Re: [PATCH] Partially revert "compiler: enable CONFIG_OPTIMIZE_INLINING forcibly"

From: Russell King - ARM Linux admin
Date: Tue Oct 01 2019 - 10:36:39 EST

Next message: Stephen Boyd: "Re: [PATCH v3 3/3] clk: qcom: Add Global Clock controller (GCC) driver for SC7180"
Previous message: David Laight: "RE: [PATCH] staging: rtl8723bs: hal: Fix memcpy calls"
In reply to: Andrew Murray: "Re: [PATCH] Partially revert "compiler: enable CONFIG_OPTIMIZE_INLINING forcibly""
Next in thread: Andrew Murray: "Re: [PATCH] Partially revert "compiler: enable CONFIG_OPTIMIZE_INLINING forcibly""
Messages sorted by: [ date ] [ thread ] [ subject ] [ author ]

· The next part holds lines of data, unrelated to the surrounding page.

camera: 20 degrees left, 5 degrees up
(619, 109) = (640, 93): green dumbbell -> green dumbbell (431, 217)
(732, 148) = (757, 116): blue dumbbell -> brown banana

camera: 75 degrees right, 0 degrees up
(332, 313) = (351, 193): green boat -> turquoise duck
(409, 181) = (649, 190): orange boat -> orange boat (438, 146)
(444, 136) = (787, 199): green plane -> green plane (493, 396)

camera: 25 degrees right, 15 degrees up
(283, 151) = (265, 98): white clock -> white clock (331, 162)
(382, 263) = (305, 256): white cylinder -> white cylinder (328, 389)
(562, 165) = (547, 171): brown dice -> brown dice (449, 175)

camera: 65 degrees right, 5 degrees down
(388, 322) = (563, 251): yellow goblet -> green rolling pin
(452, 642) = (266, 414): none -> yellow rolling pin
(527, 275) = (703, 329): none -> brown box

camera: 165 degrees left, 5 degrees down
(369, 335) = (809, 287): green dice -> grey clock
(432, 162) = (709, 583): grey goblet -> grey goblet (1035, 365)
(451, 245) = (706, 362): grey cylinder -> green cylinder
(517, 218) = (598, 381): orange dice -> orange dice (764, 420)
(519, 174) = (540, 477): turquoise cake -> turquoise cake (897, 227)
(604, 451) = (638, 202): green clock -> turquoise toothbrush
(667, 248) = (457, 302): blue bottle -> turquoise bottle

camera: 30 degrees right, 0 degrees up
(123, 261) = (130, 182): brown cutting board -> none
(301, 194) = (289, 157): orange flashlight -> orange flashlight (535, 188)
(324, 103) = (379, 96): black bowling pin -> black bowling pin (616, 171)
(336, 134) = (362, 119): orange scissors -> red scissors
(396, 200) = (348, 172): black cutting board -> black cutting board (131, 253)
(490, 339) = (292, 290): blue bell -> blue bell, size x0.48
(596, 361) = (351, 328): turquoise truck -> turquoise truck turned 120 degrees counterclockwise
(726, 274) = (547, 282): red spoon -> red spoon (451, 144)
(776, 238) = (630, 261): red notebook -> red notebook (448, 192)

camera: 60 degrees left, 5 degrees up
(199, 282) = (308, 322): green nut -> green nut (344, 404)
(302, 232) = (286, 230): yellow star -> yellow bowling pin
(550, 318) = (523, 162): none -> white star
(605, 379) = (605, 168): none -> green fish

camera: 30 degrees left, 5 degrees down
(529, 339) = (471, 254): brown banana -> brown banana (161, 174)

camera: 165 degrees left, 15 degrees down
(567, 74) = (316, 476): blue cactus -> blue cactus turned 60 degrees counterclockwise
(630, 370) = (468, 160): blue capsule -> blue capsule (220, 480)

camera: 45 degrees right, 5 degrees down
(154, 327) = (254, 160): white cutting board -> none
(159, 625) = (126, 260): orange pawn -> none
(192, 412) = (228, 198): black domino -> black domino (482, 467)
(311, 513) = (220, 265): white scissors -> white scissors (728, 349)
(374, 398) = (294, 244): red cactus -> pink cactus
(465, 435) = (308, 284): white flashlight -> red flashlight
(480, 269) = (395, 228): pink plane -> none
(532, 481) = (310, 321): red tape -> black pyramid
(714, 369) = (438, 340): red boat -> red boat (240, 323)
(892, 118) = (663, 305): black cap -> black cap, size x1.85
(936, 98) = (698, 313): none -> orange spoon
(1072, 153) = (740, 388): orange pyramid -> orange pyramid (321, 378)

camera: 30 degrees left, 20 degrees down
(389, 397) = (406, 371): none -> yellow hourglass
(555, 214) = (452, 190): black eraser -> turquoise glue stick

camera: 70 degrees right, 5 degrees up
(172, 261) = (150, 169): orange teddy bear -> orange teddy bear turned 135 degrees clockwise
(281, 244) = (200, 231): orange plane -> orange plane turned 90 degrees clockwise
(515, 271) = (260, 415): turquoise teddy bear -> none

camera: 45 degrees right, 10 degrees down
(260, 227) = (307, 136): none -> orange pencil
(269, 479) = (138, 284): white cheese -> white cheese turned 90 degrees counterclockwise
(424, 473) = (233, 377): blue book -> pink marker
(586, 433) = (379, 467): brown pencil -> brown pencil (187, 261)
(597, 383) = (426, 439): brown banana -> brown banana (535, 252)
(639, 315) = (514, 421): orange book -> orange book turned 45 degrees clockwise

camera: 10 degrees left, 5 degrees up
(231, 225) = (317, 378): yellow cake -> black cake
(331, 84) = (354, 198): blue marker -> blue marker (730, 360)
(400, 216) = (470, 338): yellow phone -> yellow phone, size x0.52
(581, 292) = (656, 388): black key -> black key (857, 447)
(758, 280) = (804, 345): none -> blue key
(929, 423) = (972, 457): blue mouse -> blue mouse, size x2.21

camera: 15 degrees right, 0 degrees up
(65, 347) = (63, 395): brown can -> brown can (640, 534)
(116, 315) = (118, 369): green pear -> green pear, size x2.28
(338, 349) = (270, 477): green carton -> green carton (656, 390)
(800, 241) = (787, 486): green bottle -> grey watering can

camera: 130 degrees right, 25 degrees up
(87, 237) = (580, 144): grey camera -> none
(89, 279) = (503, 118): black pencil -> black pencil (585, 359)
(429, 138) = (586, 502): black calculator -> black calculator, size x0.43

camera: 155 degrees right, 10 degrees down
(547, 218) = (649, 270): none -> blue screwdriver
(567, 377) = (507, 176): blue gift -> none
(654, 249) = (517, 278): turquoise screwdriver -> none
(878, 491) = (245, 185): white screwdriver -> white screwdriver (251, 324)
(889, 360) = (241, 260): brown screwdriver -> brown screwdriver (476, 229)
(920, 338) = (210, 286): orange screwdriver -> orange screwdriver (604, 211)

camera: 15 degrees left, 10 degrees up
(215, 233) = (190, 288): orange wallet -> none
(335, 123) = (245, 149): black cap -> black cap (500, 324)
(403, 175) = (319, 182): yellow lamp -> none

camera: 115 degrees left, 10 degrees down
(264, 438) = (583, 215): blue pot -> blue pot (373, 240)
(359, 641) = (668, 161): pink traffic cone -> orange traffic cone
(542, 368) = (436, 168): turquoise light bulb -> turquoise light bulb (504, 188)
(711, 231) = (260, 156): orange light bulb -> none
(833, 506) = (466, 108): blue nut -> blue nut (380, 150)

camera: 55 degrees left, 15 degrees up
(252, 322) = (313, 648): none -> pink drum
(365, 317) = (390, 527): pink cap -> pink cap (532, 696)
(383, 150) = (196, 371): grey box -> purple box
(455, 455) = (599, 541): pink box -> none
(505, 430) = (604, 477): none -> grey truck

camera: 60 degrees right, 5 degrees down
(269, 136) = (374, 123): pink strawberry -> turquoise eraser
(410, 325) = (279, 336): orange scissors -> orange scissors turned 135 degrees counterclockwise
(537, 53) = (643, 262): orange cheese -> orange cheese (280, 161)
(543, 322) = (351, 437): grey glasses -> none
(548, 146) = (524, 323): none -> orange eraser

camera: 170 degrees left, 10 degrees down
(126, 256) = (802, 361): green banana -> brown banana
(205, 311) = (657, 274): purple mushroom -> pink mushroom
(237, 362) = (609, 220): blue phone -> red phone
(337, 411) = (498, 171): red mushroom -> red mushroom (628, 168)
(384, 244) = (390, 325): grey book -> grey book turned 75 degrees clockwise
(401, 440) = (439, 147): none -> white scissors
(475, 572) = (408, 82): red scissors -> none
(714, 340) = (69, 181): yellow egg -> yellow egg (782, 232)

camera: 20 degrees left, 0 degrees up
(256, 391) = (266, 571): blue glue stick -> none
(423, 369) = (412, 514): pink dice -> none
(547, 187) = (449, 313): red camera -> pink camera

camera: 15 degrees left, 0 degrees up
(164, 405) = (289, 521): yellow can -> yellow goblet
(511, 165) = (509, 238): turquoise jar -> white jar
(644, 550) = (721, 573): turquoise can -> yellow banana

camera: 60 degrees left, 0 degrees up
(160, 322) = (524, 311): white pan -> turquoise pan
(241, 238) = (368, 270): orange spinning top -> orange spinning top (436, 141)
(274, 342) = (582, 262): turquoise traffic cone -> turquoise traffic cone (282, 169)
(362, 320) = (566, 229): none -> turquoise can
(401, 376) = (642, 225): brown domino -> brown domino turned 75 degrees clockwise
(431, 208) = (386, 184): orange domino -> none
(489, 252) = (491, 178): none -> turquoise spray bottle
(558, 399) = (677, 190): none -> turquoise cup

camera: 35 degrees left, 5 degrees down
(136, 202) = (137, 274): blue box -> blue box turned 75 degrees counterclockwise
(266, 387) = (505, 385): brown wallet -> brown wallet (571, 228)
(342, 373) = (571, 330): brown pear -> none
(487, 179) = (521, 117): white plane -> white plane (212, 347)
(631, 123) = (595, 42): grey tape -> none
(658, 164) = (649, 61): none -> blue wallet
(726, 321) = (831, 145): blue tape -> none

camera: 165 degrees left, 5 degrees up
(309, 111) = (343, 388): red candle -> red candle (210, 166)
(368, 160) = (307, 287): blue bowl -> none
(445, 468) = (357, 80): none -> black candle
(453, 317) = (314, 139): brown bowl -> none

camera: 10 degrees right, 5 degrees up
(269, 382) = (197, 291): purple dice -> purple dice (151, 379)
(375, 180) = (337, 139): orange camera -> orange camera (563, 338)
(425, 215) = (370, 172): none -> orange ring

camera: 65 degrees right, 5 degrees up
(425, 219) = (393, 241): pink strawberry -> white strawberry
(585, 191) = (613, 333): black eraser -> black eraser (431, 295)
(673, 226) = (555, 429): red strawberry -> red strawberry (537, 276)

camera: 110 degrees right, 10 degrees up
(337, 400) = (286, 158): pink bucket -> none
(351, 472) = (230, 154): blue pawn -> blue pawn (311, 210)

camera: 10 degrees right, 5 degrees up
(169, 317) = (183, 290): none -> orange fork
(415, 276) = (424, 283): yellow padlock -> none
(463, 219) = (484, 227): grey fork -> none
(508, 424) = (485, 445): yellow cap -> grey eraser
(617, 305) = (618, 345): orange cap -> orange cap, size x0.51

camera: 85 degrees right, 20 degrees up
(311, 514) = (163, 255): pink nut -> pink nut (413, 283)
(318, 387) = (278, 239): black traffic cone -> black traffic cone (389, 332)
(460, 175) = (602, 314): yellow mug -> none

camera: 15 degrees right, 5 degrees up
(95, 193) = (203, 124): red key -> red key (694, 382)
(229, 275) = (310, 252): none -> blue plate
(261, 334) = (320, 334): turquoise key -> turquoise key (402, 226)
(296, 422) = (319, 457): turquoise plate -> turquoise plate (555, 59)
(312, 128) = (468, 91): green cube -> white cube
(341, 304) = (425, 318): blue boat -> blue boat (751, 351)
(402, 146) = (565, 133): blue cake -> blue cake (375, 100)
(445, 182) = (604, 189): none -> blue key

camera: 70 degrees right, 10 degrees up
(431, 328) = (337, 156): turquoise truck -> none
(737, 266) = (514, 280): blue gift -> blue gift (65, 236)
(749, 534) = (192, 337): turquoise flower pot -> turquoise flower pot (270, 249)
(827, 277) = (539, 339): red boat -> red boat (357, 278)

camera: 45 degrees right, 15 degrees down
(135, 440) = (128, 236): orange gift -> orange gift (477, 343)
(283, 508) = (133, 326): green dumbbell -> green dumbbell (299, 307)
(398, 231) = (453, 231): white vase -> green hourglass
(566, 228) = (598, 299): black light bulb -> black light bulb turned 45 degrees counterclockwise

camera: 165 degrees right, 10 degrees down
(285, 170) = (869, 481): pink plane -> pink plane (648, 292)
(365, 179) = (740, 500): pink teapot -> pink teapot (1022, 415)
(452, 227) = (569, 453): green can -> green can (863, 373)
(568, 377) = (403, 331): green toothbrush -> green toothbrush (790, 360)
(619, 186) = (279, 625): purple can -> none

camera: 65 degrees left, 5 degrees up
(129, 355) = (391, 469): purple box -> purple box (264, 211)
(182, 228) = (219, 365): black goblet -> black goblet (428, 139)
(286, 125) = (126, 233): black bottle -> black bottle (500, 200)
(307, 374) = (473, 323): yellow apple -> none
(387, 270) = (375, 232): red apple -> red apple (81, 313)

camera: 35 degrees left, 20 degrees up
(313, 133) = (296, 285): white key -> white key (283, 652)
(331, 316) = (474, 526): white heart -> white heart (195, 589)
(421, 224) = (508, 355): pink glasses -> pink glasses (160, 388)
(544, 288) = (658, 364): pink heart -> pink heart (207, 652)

On Tue, Oct 01, 2019 at 12:41:30PM +0100, Andrew Murray wrote:
> On Tue, Oct 01, 2019 at 11:42:54AM +0100, Will Deacon wrote:
> > On Tue, Oct 01, 2019 at 06:40:26PM +0900, Masahiro Yamada wrote:
> > > On Mon, Sep 30, 2019 at 8:45 PM Will Deacon <will@xxxxxxxxxx> wrote:
> > > > diff --git a/lib/Kconfig.debug b/lib/Kconfig.debug
> > > > index 93d97f9b0157..c37c72adaeff 100644
> > > > --- a/lib/Kconfig.debug
> > > > +++ b/lib/Kconfig.debug
> > > > @@ -312,6 +312,7 @@ config HEADERS_CHECK
> > > >
> > > > config OPTIMIZE_INLINING
> > > > def_bool y
> > > > + depends on !(ARM || ARM64) # https://gcc.gnu.org/bugzilla/show_bug.cgi?id=91111
> > >
> > >
> > > This is a too big hammer.
> >
> > It matches the previous default behaviour!
> >
> > > For ARM, it is not a compiler bug, so I am trying to fix the kernel code.
> > >
> > > For ARM64, even if it is a compiler bug, you can add __always_inline
> > > to the functions in question.
> > > (arch_atomic64_dec_if_positive in this case).
> > >
> > > You do not need to force __always_inline globally.
> >
> > So you'd prefer I do something like the diff below? I mean, it's a start,
> > but I do worry that we're hanging arch/arm/ out to dry.
>
> If I've understood one part of this issue correctly - and using the
> c2p_unsupported build failure as an example [1], there are instances in
> the kernel where it is assumed that the compiler will optimise out a call
> to an undefined function, and also assumed that the compiler will know
> at compile time that the function will never get called. It's common to
> satisfy this assumption when the calling function is inlined.
>
> But I suspect there may be other cases similar to c2p_unsupported which
> are still lurking.
>
> For example the following functions are called but non-existent, and thus
> may be an area worth investigating:
>
> __buggy_use_of_MTHCA_PUT, __put_dbe_unknown, __cmpxchg_wrong_size,
> __bad_percpu_size, __put_user_bad, __get_user_unknown,
> __bad_unaligned_access_size, __bad_xchg
>
> But more generally, as this is a common pattern - isn't there a benefit
> here for changing all of these to BUILD_BUG? (So they can be found easily).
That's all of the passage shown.